Вот, заявил он радостно, она поможет нам, эта привычная вам шапка для размышлений. Когда мне приходит охота грезить, я гляжу на какой-нибудь из этих предметов, не отрываясь, и скоро уношусь в прошлое и вижу римлян и вавилонян на улицах Иерусалима. Посмотрим, что вы увидите. О чем ваша работа?

О сексе.

Тогда, должно быть, вы грезили о какой-нибудь женщине. Кто она? Смотрите внимательнее.

Стронгбоу уставился на старика в шлеме — и вдруг получилось: он увидел ее снова так ясно, словно она стояла на месте Хадж Гаруна. Он сжал руки и отвел взгляд.

Одна девушка из Персии, прошептал он.

И вы были молоды?

Всего девятнадцать.

Нежная персиянка, сказал Хадж Гарун тихо и задумчиво.

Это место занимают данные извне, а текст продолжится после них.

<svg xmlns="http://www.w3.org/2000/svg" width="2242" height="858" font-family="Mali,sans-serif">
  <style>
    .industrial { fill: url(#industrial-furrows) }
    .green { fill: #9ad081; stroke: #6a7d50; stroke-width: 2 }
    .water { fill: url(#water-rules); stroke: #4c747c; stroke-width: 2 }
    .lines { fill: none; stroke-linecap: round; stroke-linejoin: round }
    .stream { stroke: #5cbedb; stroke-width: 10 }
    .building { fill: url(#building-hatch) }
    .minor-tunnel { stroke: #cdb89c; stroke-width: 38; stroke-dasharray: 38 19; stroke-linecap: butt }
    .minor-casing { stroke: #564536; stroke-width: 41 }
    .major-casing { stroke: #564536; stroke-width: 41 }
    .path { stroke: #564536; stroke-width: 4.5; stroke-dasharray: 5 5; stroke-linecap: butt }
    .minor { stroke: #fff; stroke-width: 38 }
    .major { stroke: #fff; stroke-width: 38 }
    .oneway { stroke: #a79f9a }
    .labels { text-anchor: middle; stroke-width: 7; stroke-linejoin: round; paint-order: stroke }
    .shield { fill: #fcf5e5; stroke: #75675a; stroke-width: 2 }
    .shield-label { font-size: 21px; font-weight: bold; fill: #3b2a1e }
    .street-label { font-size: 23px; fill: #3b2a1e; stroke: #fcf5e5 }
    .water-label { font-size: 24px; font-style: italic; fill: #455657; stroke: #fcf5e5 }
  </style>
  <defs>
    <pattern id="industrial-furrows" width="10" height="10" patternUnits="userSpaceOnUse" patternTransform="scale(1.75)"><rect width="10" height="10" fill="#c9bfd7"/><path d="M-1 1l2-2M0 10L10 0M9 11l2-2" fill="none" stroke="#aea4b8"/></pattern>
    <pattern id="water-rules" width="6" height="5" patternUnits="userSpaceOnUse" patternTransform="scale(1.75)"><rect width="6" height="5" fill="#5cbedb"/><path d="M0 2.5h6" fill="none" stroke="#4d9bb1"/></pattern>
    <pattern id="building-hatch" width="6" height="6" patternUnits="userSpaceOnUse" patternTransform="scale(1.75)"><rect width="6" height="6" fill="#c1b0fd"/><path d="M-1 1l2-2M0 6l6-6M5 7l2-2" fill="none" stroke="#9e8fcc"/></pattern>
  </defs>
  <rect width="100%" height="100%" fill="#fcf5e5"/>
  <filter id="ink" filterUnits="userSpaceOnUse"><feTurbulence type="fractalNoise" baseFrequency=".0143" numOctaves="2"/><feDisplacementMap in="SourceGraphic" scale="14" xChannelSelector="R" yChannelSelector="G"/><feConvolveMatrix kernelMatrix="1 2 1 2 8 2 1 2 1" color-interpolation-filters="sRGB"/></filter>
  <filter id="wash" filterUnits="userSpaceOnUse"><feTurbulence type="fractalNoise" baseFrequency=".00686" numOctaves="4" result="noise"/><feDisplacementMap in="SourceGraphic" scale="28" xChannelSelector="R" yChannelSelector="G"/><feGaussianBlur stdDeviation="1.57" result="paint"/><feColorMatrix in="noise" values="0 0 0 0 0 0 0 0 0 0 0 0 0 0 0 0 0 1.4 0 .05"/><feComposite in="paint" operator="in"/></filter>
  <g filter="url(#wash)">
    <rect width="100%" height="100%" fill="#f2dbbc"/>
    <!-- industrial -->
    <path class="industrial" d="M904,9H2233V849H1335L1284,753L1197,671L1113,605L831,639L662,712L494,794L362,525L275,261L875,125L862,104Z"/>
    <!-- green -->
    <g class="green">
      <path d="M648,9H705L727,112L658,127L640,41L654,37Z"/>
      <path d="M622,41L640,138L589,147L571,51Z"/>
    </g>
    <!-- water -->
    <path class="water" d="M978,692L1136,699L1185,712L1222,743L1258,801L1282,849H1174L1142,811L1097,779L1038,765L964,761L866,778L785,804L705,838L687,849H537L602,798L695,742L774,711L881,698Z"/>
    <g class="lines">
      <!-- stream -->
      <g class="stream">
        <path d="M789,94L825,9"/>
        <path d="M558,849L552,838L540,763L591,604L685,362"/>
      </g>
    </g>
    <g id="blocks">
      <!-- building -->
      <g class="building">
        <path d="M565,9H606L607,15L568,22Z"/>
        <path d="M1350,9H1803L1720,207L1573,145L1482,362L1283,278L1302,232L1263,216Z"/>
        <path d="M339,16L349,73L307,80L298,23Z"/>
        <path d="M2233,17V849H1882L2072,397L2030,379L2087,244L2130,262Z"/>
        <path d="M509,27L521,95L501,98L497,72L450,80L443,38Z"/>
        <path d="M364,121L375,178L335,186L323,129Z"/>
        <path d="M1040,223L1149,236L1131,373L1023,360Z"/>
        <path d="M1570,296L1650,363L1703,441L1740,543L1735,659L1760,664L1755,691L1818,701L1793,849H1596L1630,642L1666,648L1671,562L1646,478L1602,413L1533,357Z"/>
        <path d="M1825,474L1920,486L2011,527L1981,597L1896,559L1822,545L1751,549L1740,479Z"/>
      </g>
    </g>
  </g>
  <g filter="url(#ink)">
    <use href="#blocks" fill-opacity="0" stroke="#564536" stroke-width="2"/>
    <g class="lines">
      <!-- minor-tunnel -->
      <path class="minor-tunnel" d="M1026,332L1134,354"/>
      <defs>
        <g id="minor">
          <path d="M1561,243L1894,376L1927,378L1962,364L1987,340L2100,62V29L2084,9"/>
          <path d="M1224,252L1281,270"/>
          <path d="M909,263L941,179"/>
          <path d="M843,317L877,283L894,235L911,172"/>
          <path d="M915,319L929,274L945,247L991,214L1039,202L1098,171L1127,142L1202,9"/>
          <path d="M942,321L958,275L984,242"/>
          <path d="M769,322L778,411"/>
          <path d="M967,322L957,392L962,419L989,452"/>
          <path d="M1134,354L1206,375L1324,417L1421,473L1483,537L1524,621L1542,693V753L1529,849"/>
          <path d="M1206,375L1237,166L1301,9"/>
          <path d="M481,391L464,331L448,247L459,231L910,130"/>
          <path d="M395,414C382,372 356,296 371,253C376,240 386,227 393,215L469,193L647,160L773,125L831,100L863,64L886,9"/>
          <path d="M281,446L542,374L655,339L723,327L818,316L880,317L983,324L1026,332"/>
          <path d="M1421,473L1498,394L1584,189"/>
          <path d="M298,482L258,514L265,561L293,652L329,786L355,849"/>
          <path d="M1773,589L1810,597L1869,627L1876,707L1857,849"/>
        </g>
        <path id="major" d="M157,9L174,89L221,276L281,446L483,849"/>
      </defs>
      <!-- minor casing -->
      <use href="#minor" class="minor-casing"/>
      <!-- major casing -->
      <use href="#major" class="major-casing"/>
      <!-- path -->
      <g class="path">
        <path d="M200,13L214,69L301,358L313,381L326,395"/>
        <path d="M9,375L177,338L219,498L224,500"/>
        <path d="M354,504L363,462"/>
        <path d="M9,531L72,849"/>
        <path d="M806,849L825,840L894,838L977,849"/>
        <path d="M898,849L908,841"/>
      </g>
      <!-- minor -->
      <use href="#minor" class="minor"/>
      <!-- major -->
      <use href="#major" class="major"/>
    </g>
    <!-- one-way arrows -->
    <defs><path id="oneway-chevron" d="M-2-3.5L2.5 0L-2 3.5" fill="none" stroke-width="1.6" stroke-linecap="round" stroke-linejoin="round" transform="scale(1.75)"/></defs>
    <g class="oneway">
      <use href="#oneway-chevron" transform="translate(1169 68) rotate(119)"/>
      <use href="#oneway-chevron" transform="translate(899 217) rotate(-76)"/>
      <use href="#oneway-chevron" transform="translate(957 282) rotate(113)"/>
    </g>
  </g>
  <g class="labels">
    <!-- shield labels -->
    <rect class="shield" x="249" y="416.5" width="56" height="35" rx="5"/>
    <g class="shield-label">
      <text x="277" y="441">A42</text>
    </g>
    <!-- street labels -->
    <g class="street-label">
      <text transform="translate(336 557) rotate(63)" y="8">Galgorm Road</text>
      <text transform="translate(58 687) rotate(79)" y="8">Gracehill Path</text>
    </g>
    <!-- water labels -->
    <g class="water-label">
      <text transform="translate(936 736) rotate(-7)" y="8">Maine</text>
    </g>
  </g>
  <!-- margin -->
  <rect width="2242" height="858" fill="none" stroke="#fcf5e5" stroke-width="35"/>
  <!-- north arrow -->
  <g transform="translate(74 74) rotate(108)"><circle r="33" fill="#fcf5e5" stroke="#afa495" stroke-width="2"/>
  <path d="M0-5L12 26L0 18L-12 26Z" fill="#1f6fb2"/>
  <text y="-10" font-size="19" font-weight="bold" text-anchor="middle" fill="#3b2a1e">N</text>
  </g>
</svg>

Да, сказал Стронгбоу, очень нежная. Вдали от города в горах был ручей, я там сделал привал в долине, а она появилась, что-то напевая. Она совсем не испугалась, словно ждала этой встречи. Мы проговорили много часов, смеялись, плескались в воде, играли как двое малышей, а когда настала ночь, мы лежали, обнявшись, во тьме, обещая друг другу, что никогда не уйдем с того прекрасного места, где встретились. Шли дни и ночи, бессчетные минуты любви, казалось, так будет длиться вечно, а потом она ненадолго сходила в свою деревню, а вскоре после возвращения слегла от холеры, я мог лишь говорить с ней шепотом, беспомощно держа ее в руках и чувствуя, как ее покидает жизнь, и очень скоро она умерла, вот и все. Я похоронил ее в долине. У нас было лишь несколько недель, но я помню там каждую травинку, каждый солнечный блик и журчание воды среди скал. Память о том ручье — память о самых восхитительных и самых мучительных мгновениях моей жизни.